BATESON — Result In Brief

Project ID: 294601
Funded under: FP7-IDEAS-ERC
Country: Sweden
Domain: Fundamental Research

Uncovering genetic secrets of adaptation and domestication

Cutting-edge DNA sequencing has enabled EU-funded researchers to better understand how some species adapt to their environment, or become domesticated. The findings could directly lead to more sustainable methods of fishing, as well as further studies into how genes are regulated.
Uncovering genetic secrets of adaptation and domestication
The purpose of genomic research is to understand how genes act and interact in order to control certain biological traits. This helps scientists to better understand how bacteria evolve resistance to antibiotics for example, or identify certain mutations that cause cancer in humans.

‘We are currently in the middle of a biology revolution thanks to the development of new cost-effective methods for high-throughput DNA sequencing,’ explains Leif Andersson from Uppsala University in Sweden, project coordinator for the EU-funded BATESON project. ‘These technologies make it possible to study the genome of any species, and to study genetic variation and their biological significance. This is what we have done in this project.’

Ecological adaptation and genes

BATESON focused on two issues: ecological adaptation in Atlantic herring; and the genetic basis of animal domestication using the rabbit. Herring was selected because it has been a critical food resource in Northern Europe for centuries, and its huge population size makes it particularly suited to studying the impact of natural selection.

The project successfully identified more than 500 loci in the genome that affect ecological adaptation, providing what Andersson calls a gold mine for future research. ‘I am convinced that further studies into these genes associated with ecological adaptation will lead to new knowledge about gene functions that could also be relevant for human medicine,’ he says. ‘The majority of genes in herring are also found in humans and are expected to have similar functions.’

Furthermore, maintaining stocks for commercial fishing remains a key challenge. ‘The knowledge we have generated will also help to support more sustainable exploitation of marine fisheries through revealing genetically distinct stocks and monitoring how they develop over time,’ says Andersson.

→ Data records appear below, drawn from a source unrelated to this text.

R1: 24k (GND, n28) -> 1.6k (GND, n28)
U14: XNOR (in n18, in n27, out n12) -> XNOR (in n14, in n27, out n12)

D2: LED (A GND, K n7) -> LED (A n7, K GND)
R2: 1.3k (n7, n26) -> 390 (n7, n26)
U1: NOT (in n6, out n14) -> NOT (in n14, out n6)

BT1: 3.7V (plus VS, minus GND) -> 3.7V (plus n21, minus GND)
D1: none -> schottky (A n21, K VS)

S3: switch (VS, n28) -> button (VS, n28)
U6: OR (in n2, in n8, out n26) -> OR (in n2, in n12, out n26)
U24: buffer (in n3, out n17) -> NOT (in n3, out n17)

‘As regards the herring, we plan to develop a diagnostic test based on a few hundred highly informative genetic markers that can be used to distinguish different herring stocks in the East Atlantic and the Baltic Sea. Our aim is to develop a test that is cheap enough to be used in routine stock management.’

Importance of gene variants

The project has also shed new light on how wild rabbits were genetically transformed into tame rabbits. ‘No previous study on animal domestication has involved such a careful examination of genetic variation in wild ancestral species,’ says Andersson. ‘This allowed us to pinpoint the genetic changes that have occurred during rabbit domestication.’

The rabbit was chosen for study because domestication happened relatively recently – about 1 400 years ago – compared to about 10 000 to 15 000 years ago for dogs, pigs and cattle. The team observed very few examples where a gene variant common in domestic rabbits had completely replaced the gene variant present in wild rabbits; it was rather shifts in frequencies of those variants that were favoured in domestic rabbits.

‘The results are very clear; the difference between a wild and a tame rabbit is not which genes they carry but how their genes are regulated i. e. when and how much of each gene is used in different cells,’ says Andersson. ‘It is very likely that a similar diversity of gene variants affecting the brain and nervous system occurs in humans, contributing to differences in personality and behaviour.’

An interesting consequence of this is that if domestic rabbits released into the wild might experience back selection of genes that have been altered during domestication because ‘wild-type’ variants have rarely been completely lost. This is an area of study that scientists hope to examine next.